День выдался трудный для всех, поэтому легли спать уже вскоре после обеда. На маленькое село нисходила бескрайняя тишина полей, как бы исполненная молитвенного молчания, та спокойная, проникновенная тишина, которая словно простирается до самых звезд. Девицам, привыкшим к шумным вечерам публичного дома, было не по себе от этого безмолвного покоя засыпающей деревни. По телу их пробегала дрожь, но не от холода; эта была дрожь одиночества, исходившая из встревоженного и смущенного сердца.
Как только они легли в постели, по две в каждую, они обнялись, словно ища друг у друга защиты от этого охватывающего их спокойного и глубокого сна земли. Но Роза-Рожица, одна в своей темной каморке и не привыкшая спать, если возле нее никого не было, ощутила смутное и тягостное беспокойство. Она ворочалась с боку на бок на кровати, не имея силы заснуть, как вдруг ей послышались за деревянной перегородкой у изголовья тихие всхлипывания, словно плач ребенка. В испуге она чуть слышно окликнула, и ей ответил слабый, прерывающийся голосок. То была девчурка: она обыкновенно спала в комнате матери и теперь дрожала от страха в тесном чулане.

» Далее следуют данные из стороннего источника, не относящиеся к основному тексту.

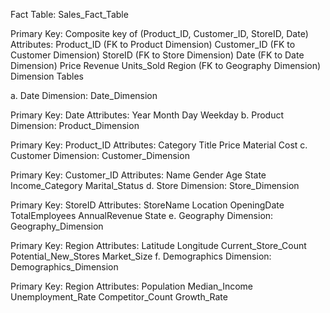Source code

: Fact Table: Sales_Fact_Table

Primary Key: Composite key of (Product_ID, Customer_ID, StoreID, Date)
Attributes:
Product_ID (FK to Product Dimension)
Customer_ID (FK to Customer Dimension)
StoreID (FK to Store Dimension)
Date (FK to Date Dimension)
Price
Revenue
Units_Sold
Region (FK to Geography Dimension)
Dimension Tables

a. Date Dimension: Date_Dimension

Primary Key: Date
Attributes:
Year
Month
Day
Weekday
b. Product Dimension: Product_Dimension

Primary Key: Product_ID
Attributes:
Category
Title
Price
Material
Cost
c. Customer Dimension: Customer_Dimension

Primary Key: Customer_ID
Attributes:
Name
Gender
Age
State
Income_Category
Marital_Status
d. Store Dimension: Store_Dimension

Primary Key: StoreID
Attributes:
StoreName
Location
OpeningDate
TotalEmployees
AnnualRevenue
State
e. Geography Dimension: Geography_Dimension

Primary Key: Region
Attributes:
Latitude
Longitude
Current_Store_Count
Potential_New_Stores
Market_Size
f. Demographics Dimension: Demographics_Dimension

Primary Key: Region
Attributes:
Population
Median_Income
Unemployment_Rate
Competitor_Count
Growth_Rate

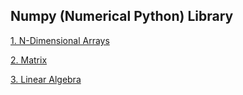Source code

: ## Numpy (Numerical Python) Library

[1. N-Dimensional Arrays](NDArray.md)

[2. Matrix](Matrix.md)

[3. Linear Algebra](Linalg.md)

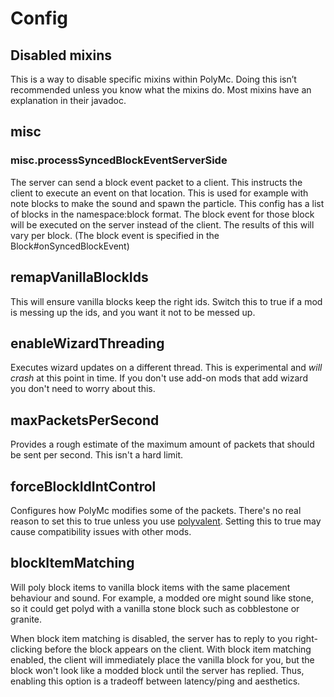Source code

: # Config
## Disabled mixins
This is a way to disable specific mixins within PolyMc. Doing this isn’t recommended unless you know what the mixins do.
Most mixins have an explanation in their javadoc.

## misc
### misc.processSyncedBlockEventServerSide

The server can send a block event packet to a client. This instructs the client to execute an event on that location. This is used for example with note blocks to make the sound and spawn the particle.
This config has a list of blocks in the namespace:block format. The block event for those block will be executed on the server instead of the client.
The results of this will vary per block. (The block event is specified in the Block#onSyncedBlockEvent)

## remapVanillaBlockIds
This will ensure vanilla blocks keep the right ids. Switch this to true if a mod is messing up the ids, and you want it not to be messed up.

## enableWizardThreading
Executes wizard updates on a different thread. This is experimental and *will crash* at this point in time. If you don't use add-on mods that add wizard you don't need to worry about this.

## maxPacketsPerSecond
Provides a rough estimate of the maximum amount of packets that should be sent per second. This isn't a hard limit.

## forceBlockIdIntControl
Configures how PolyMc modifies some of the packets. 
There's no real reason to set this to true unless you use [polyvalent](https://github.com/skerit/polyvalent).
Setting this to true may cause compatibility issues with other mods.

## blockItemMatching
Will poly block items to vanilla block items with the same placement behaviour and sound.
For example, a modded ore might sound like stone, so it could get polyd with a vanilla stone block
such as cobblestone or granite.

When block item matching is disabled, the server has to reply to you right-clicking before the block appears on the client.
With block item matching enabled, the client will immediately place the vanilla block for you,
but the block won't look like a modded block until the server has replied.
Thus, enabling this option is a tradeoff between latency/ping and aesthetics.
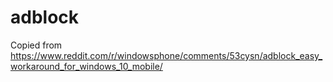 # adblock
Copied from https://www.reddit.com/r/windowsphone/comments/53cysn/adblock_easy_workaround_for_windows_10_mobile/
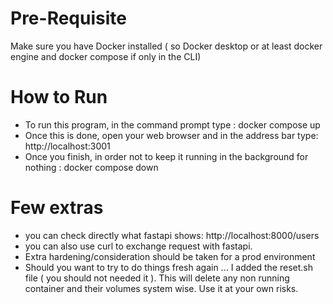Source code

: # Pre-Requisite
Make sure you have Docker installed ( so Docker desktop or at least docker engine and docker compose if only in the CLI)

# How to Run
- To run this program, in the command prompt type : docker compose up
- Once this is done, open your web browser and in the address bar type: http://localhost:3001
- Once you finish, in order not to keep it running in the background for nothing : docker compose down

# Few extras
- you can check directly what fastapi shows:
    http://localhost:8000/users
- you can also use curl to exchange request with fastapi.
- Extra hardening/consideration should be taken for a prod environment
- Should you want to try to do things fresh again ... I added the reset.sh file ( you should not needed it ).
This will delete any non running container and their volumes system wise. Use it at your own risks.
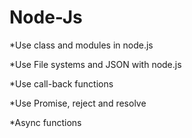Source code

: # Node-Js

*Use class and modules in node.js

*Use File systems and JSON with node.js

*Use call-back functions

*Use Promise, reject and resolve

*Async functions


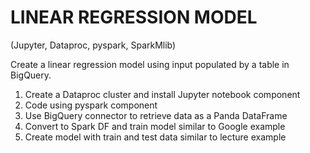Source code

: # LINEAR REGRESSION MODEL
(Jupyter, Dataproc, pyspark, SparkMlib)

Create a linear regression model using input populated by a table in BigQuery.

1. Create a Dataproc cluster and install Jupyter notebook component
2. Code using pyspark component
3. Use BigQuery connector to retrieve data as a Panda DataFrame
4. Convert to Spark DF and train model similar to Google example
5. Create model with train and test data similar to lecture example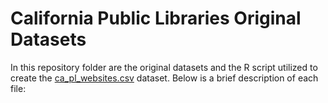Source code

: # California Public Libraries Original Datasets

In this repository folder are the original datasets and the R script utilized to create the [ca_pl_websites.csv](https://github.com/c-f-rey/pl_web_tracking/blob/main/ca_pl_websites.csv) dataset. Below is a brief description of each file:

Роза встала в восторге и тихонько, чтобы никого не разбудить, пошла за ребенком. Она уложила девочку в свою теплую постель, прижала ее к груди, целуя и баюкая, расточая ей преувеличенные проявления нежности, а затем, успокоившись, заснула сама. И головка причастницы покоилась до утра на голой груди проститутки.
Уже с пяти часов, перед утренней службой, маленький церковный колокол громким трезвоном разбудил этих дам, которые обычно спали до полудня, что было их единственным отдыхом от ночных трудов. Крестьяне на селе уже поднялись. Крестьянки суетливо ходили из дома в дом, оживленно переговариваясь и осторожно принося коротенькие кисейные платья, накрахмаленные и жесткие, как картон, или огромные восковые свечи, перевязанные посредине шелковым бантом с золотой бахромой и с вырезом в воске для руки. Солнце поднялось уже высоко и сияло в совершенно синем небе, которое сохранило лишь легкий розовый оттенок у горизонта, как слабеющий след зари. Выводки кур прохаживались перед курятником; там и сям черный петух с блестящей шеей подымал голову, увенчанную пурпурным гребнем, хлопал крыльями и бросал в воздух трубный клич, подхватываемый другими петухами.
Из соседних общин приезжали двуколки, выгружая у церковных дверей высоких нормандок в темных платьях, с косынками, перевязанными накрест на груди и скрепленными какою-нибудь столетней серебряной брошкой. А на приезжих мужчинах поверх новых сюртуков или старых фраков зеленого сукна были надеты синие блузы, из-под которых торчали фалды.
Когда лошади были отведены в конюшню, во всю длину большой дороги вытянулась двойная линия деревенских фур, двуколок, кабриолетов, тильбюри, шарабанов, экипажей всех форм и возрастов, то уткнувшихся передком вниз, то опрокинутых назад с задранными к небу оглоблями.
В доме столяра работа кипела, как в улье. Дамы в лифчиках и нижних юбках, с распущенными на спине жидкими и короткими волосами, словно выцветшими и изношенными, были заняты одеванием девочки.
Она неподвижно стояла на столе, в то время как г-жа Телье управляла движениями своего летучего отряда. Девочку умыли, расчесали ей волосы, сделали прическу, одели; с помощью множества булавок расположили складки ее платья, заколов его в талии, оказавшейся слишком широкой, и вообще придали элегантность всему туалету. Затем, когда все было готово, бедную мученицу усадили, наказав ей не двигаться, и взволнованный рой женщин бросился, в свою очередь, приодеться.